Exercise description:
Would you retype, word for word, only the lines from the one holding "right eye: (323, 126)" through the final line of the entries below, without the pictures?

Data listing:
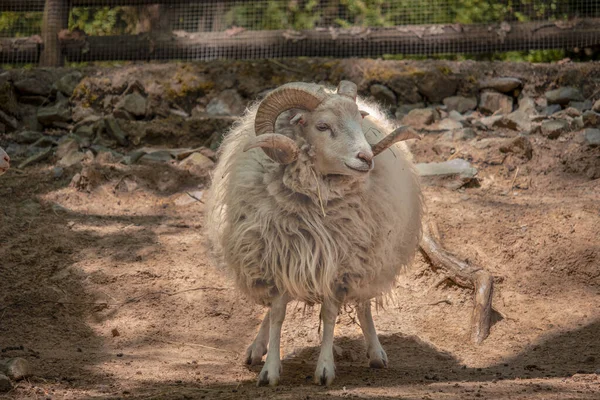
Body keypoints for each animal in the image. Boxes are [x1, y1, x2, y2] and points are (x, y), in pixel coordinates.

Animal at [206, 82, 422, 388]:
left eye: (359, 122)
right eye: (323, 126)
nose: (366, 158)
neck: (316, 201)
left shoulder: (341, 269)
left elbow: (330, 315)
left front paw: (324, 369)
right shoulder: (277, 259)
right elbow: (277, 314)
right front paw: (270, 370)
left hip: (371, 257)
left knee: (364, 304)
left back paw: (375, 352)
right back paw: (256, 348)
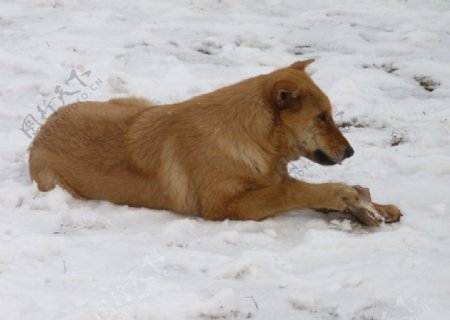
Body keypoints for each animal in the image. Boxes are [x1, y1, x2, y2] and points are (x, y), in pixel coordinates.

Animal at [28, 61, 400, 224]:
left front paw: (377, 206)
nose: (351, 151)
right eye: (322, 117)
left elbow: (295, 187)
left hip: (138, 105)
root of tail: (43, 126)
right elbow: (292, 191)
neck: (249, 138)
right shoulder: (226, 206)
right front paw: (339, 193)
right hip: (55, 184)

Solution to the exercise:
right eye: (323, 126)
nose: (366, 158)
neck: (316, 201)
left shoulder: (341, 269)
left elbow: (330, 315)
left front paw: (324, 369)
right shoulder: (277, 259)
right elbow: (277, 314)
right front paw: (270, 370)
left hip: (371, 257)
left knee: (364, 304)
left back paw: (375, 352)
right back paw: (256, 348)
Body keypoints for each animal in the image. Boxes are [x1, y1, x2, y2] and points are (x, y), in pixel coordinates.

Animal at [28, 61, 400, 224]:
left front paw: (377, 206)
nose: (351, 151)
right eye: (322, 117)
left elbow: (295, 187)
left hip: (138, 105)
root of tail: (43, 126)
right elbow: (292, 191)
neck: (249, 138)
right shoulder: (226, 206)
right front paw: (339, 193)
right hip: (55, 184)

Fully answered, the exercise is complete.